Typical flight motion simulation (FMS) systems for missiles with infrared (IR) seekers include missile and target simulation subsystems. The seeker “flies” a three-axis table – the missile simulator – whereas a simulation computer “flies” a two-axis positioner – the evading target. When the costs of this process became unmanageable for one aerospace company, they sought help from Ideal Aerosmith and the result was an ingenious and cost-effective solution.

How we solved it.

the challenge

FMS systems with five-axis hardware-in-the-loop (HIL) control tend to be very expensive, and for one customer, such a solution exceeded the budget. Due to unit under test (UUT) characteristics such as mass, inertia, and mechanical interface, no substantial cost savings could be achieved on the three-axis missile simulator subsystem.

That meant that a substantially different implementation was needed for the target simulator to achieve the desired cost savings. Notwithstanding its anticipated drastic design change, the control of the new target simulator was not allowed to impose an additional computational burden on the simulation computer.

the solution

The solution represents a significant paradigm shift in target simulation. The optical scene is created by a stationary projector and then manipulated by two mirrors to cause it to appear as if coming from various angles to the UUT. The simulation computer uses the scene incident angle as input and generates the control angles for the two mirrors.

Although each mirror is manipulated by a small, two-axis positioning table, this approach is substantially less expensive than a traditional two-axis scene positioner because it maintains the target dynamics using lower cost hardware with significantly reduced power requirements. Additionally, this setup has a substantially smaller footprint than the conventional one.

Mapping the scene incident angle on the UUT to specific mirror control angles would normally require solving a system of nonlinear equations in real-time. No closed-form solutions exist for these equations and solving them through numerical algorithms would violate the real-time requirement, whereas using look-up tables, as suggested by the customer, would have an extremely large memory footprint. However, Ideal Aerosmith provided a solution that exceeded all expectations on positioning accuracy, memory footprint, and computational burden: approximation through multivariate polynomials.

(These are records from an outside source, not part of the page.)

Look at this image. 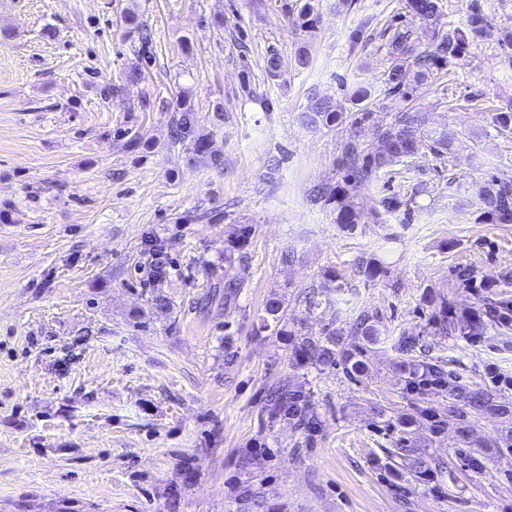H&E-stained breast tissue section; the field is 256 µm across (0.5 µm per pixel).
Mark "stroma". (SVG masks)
I'll use <instances>...</instances> for the list:
<instances>
[{
  "label": "stroma",
  "instance_id": "stroma-1",
  "mask_svg": "<svg viewBox=\"0 0 512 512\" xmlns=\"http://www.w3.org/2000/svg\"><path fill=\"white\" fill-rule=\"evenodd\" d=\"M300 4L0 0V512H240L247 489L261 512H512V224L482 223L472 190L512 176V130L492 122L512 102V56L490 40L470 46L404 100L386 92L387 27L429 39L407 0H316L308 34ZM131 13L152 33L137 82L126 79L140 65ZM305 41L308 68L265 74L270 55L290 59ZM361 86L373 121L302 124L311 93L348 113ZM183 90L222 170L188 165L170 138ZM409 105L447 132L450 154L422 152L412 170L357 189L362 222L345 231L308 189L340 180L350 134L373 142ZM395 193L407 206L385 212ZM244 227L243 260L226 246ZM149 232L173 244L164 314L148 303ZM361 258L380 267L376 278L355 274ZM330 271L342 318L362 308L380 318L358 383L296 363L284 341L253 330L276 294L289 327L321 335V311L300 297ZM232 275L247 281L236 301L204 305ZM427 293L462 317L494 302L509 322L476 338L441 335ZM404 335L457 384L490 394L492 411H468V436L452 423L435 432L407 391L395 348ZM282 378L314 404L313 437L262 420ZM408 416L409 458L394 465Z\"/></svg>",
  "mask_w": 512,
  "mask_h": 512
}]
</instances>
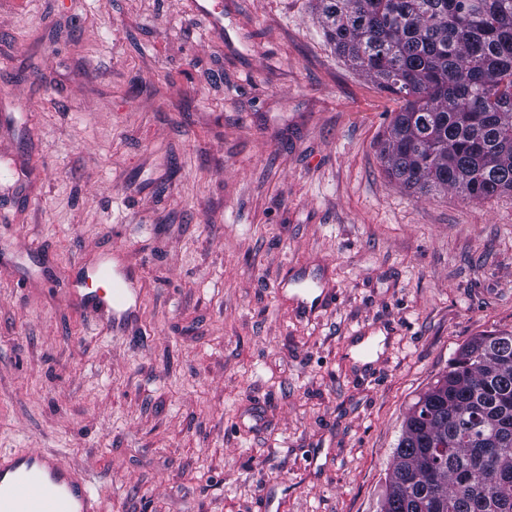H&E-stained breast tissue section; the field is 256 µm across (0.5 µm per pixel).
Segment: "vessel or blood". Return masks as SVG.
Listing matches in <instances>:
<instances>
[{"label": "vessel or blood", "mask_w": 512, "mask_h": 512, "mask_svg": "<svg viewBox=\"0 0 512 512\" xmlns=\"http://www.w3.org/2000/svg\"><path fill=\"white\" fill-rule=\"evenodd\" d=\"M71 292L82 309L109 331L135 322L130 271L100 266L80 274ZM92 476L38 448L0 451V512H100Z\"/></svg>", "instance_id": "b4317fda"}]
</instances>
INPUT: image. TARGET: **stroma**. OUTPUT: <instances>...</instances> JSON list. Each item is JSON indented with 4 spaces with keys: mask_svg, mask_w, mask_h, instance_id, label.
Here are the masks:
<instances>
[{
    "mask_svg": "<svg viewBox=\"0 0 512 512\" xmlns=\"http://www.w3.org/2000/svg\"><path fill=\"white\" fill-rule=\"evenodd\" d=\"M197 2L0 0V450L89 472L103 512H380L418 395L512 332V193L392 180L402 103L315 0H205L218 31ZM116 247L124 333L66 291Z\"/></svg>",
    "mask_w": 512,
    "mask_h": 512,
    "instance_id": "stroma-1",
    "label": "stroma"
}]
</instances>
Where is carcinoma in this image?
I'll return each mask as SVG.
<instances>
[{"label":"carcinoma","mask_w":512,"mask_h":512,"mask_svg":"<svg viewBox=\"0 0 512 512\" xmlns=\"http://www.w3.org/2000/svg\"><path fill=\"white\" fill-rule=\"evenodd\" d=\"M326 39L399 96L381 156L419 193L512 192V0H317ZM381 512H512V333L477 336L418 396Z\"/></svg>","instance_id":"cac0c4a2"}]
</instances>
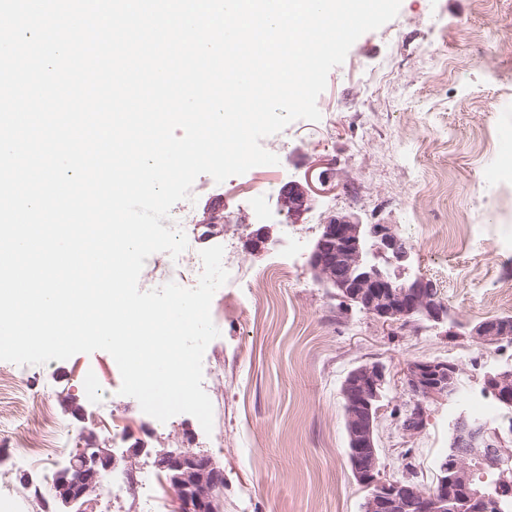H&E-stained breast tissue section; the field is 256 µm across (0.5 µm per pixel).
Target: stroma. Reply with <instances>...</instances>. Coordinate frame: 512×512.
I'll use <instances>...</instances> for the list:
<instances>
[{
    "label": "stroma",
    "mask_w": 512,
    "mask_h": 512,
    "mask_svg": "<svg viewBox=\"0 0 512 512\" xmlns=\"http://www.w3.org/2000/svg\"><path fill=\"white\" fill-rule=\"evenodd\" d=\"M511 21L512 0H401L397 16L360 36L329 72L317 98L320 120L299 119L262 139L278 164L221 183L206 174L195 180L184 262L220 245L236 272L234 286L220 287L211 302L220 331L203 357L212 432L188 414L164 423L145 414L120 394L118 366L99 350L43 365L0 361V397L38 400L25 422L33 442L69 453L86 437L103 448L204 452L224 470L223 512H362L365 493L347 459L341 385L354 367L380 362L392 374L377 431L381 462L398 478L415 468L431 487L452 424L470 409L457 398L427 403L421 434L404 437L397 415L411 401L407 363H457L460 391L489 404L482 375L512 363V341L487 349L456 326L383 324L318 284L307 261L332 215L391 224L415 249L412 272L436 284L457 323L512 315V301L497 299L512 284V174L499 151L512 138V112L498 109L512 102V61L490 46L497 28ZM316 168L328 186L299 223H290L276 201L263 215L251 205L248 187L278 190ZM216 209L223 222L204 227ZM478 210L483 219L469 258L458 259L457 227ZM260 228L268 242L251 249L250 234ZM437 237L447 240V251L430 249ZM475 269L485 278L473 288ZM90 368L103 389L96 399L83 383ZM10 428L0 422V480L13 485L17 512H51L50 498L39 495L51 481L40 462L26 470L37 488L19 482ZM405 450L410 459H402Z\"/></svg>",
    "instance_id": "obj_1"
}]
</instances>
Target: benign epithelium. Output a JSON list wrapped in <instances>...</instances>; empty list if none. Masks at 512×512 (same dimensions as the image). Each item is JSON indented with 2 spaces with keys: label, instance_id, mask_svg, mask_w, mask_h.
Returning a JSON list of instances; mask_svg holds the SVG:
<instances>
[{
  "label": "benign epithelium",
  "instance_id": "benign-epithelium-1",
  "mask_svg": "<svg viewBox=\"0 0 512 512\" xmlns=\"http://www.w3.org/2000/svg\"><path fill=\"white\" fill-rule=\"evenodd\" d=\"M290 182L278 198L280 210L293 222L311 208L309 190ZM413 263V248L392 224H364L338 214L321 224L320 235L308 259L315 279L348 305L387 325L428 321L455 324L448 306L439 298L433 281L401 271ZM464 334L490 347L512 338V319L495 318L472 327L459 325ZM458 364L441 360H414L407 364L405 386L412 405L399 419L404 435L414 437L424 428V403L451 400L456 394ZM390 371L380 362L351 369L341 386L348 462L366 492L363 512H487L501 509L512 499V437L499 430L459 417L452 424L448 453L437 464L430 490L409 477L390 475L380 461L378 424L384 408L383 393ZM483 388L498 402L512 406V364L490 368ZM154 458L164 473L170 493V512H219L224 495V470L203 452L189 448H80L56 472L49 494L56 512H90L102 477L121 472L133 479V457ZM478 471L496 475L491 487L478 486Z\"/></svg>",
  "mask_w": 512,
  "mask_h": 512
}]
</instances>
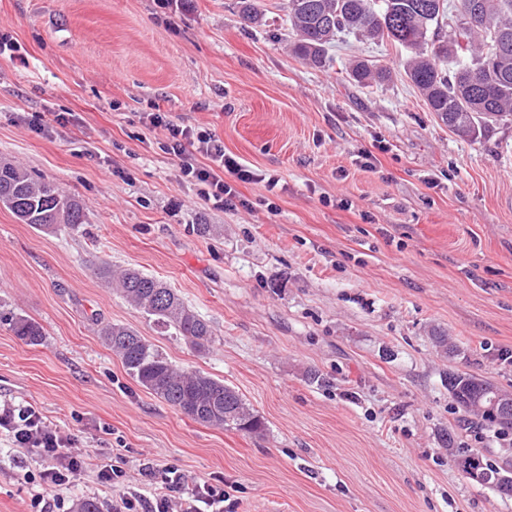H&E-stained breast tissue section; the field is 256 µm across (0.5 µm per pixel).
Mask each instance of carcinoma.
<instances>
[{"instance_id": "obj_1", "label": "carcinoma", "mask_w": 512, "mask_h": 512, "mask_svg": "<svg viewBox=\"0 0 512 512\" xmlns=\"http://www.w3.org/2000/svg\"><path fill=\"white\" fill-rule=\"evenodd\" d=\"M243 19L259 25L263 14L255 0H238ZM288 34L295 53L316 68L329 64L328 48L336 35L389 41L415 50L407 76L429 111L456 136L476 140L493 124L512 116V0H288ZM454 27V35L446 28ZM351 76L358 82H383L385 69L357 60ZM0 204L23 224L48 233L73 230L85 223L82 203L47 181H35L8 162L0 163ZM135 309L175 330L199 352L215 342L210 322L189 308L162 281L137 269L98 267ZM9 328L30 346L44 341L41 325L22 315L6 318ZM98 336L121 360L126 373L151 394L191 419L211 427L260 435L265 423L235 389L200 371L176 368L132 328L102 323ZM448 393L462 410L502 432H512V406L504 412L489 397L512 394L467 372L448 373ZM465 474L479 471L483 484L512 497V459L499 464L471 453L454 455Z\"/></svg>"}]
</instances>
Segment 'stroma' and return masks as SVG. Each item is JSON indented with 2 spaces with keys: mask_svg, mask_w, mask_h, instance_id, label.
<instances>
[{
  "mask_svg": "<svg viewBox=\"0 0 512 512\" xmlns=\"http://www.w3.org/2000/svg\"><path fill=\"white\" fill-rule=\"evenodd\" d=\"M0 0V161L80 200L48 234L0 205V400L35 403L88 456L60 512L224 480V512H512L448 455L495 463L449 372L512 391V123L458 138L404 73L406 50L346 37L317 69L288 42L286 0ZM391 79L363 87L351 60ZM204 128L258 173L236 210L206 203L143 115ZM70 121H63V114ZM208 232H199V225ZM165 282L209 320L200 353L97 279L91 262ZM44 329L26 345L6 316ZM136 330L178 368L221 379L264 437L210 427L149 393L97 334ZM458 354L443 357L431 333ZM119 466L117 484L96 479ZM49 466L0 435V512H33Z\"/></svg>",
  "mask_w": 512,
  "mask_h": 512,
  "instance_id": "stroma-1",
  "label": "stroma"
}]
</instances>
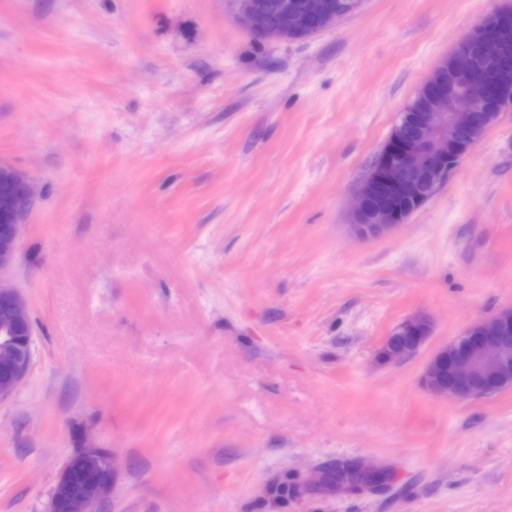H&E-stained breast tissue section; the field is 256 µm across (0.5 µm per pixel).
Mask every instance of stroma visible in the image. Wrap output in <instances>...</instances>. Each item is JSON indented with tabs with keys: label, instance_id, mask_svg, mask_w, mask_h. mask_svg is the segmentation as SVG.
I'll return each mask as SVG.
<instances>
[{
	"label": "stroma",
	"instance_id": "35a3bbf8",
	"mask_svg": "<svg viewBox=\"0 0 512 512\" xmlns=\"http://www.w3.org/2000/svg\"><path fill=\"white\" fill-rule=\"evenodd\" d=\"M512 0H363L261 42L225 0H0V161L37 199L1 276L31 311L0 399V512L71 454L100 512H512V389L424 390L434 347L512 307V107L391 235L351 199L400 112ZM428 315L429 346L376 350ZM384 484L334 480L354 467ZM430 335L431 323L426 316L408 317L384 338L377 350V360L382 364H398L417 354Z\"/></svg>",
	"mask_w": 512,
	"mask_h": 512
}]
</instances>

A similar polynomial approximation was also provided for the in-plane scene rotation compensation, leading to an overall optimal solution.

the outcome

Ideal Aerosmith’s engineering ingenuity – coupled with a scientific approach to tackling difficult problems – led to a nonconventional and cost-effective FMS solution. The “evading target” is simulated with a fixed projector and two optical mirrors, drastically reducing the dynamic requirements for the positioner. Additional benefits of this approach included a substantially smaller footprint and overall target cost savings.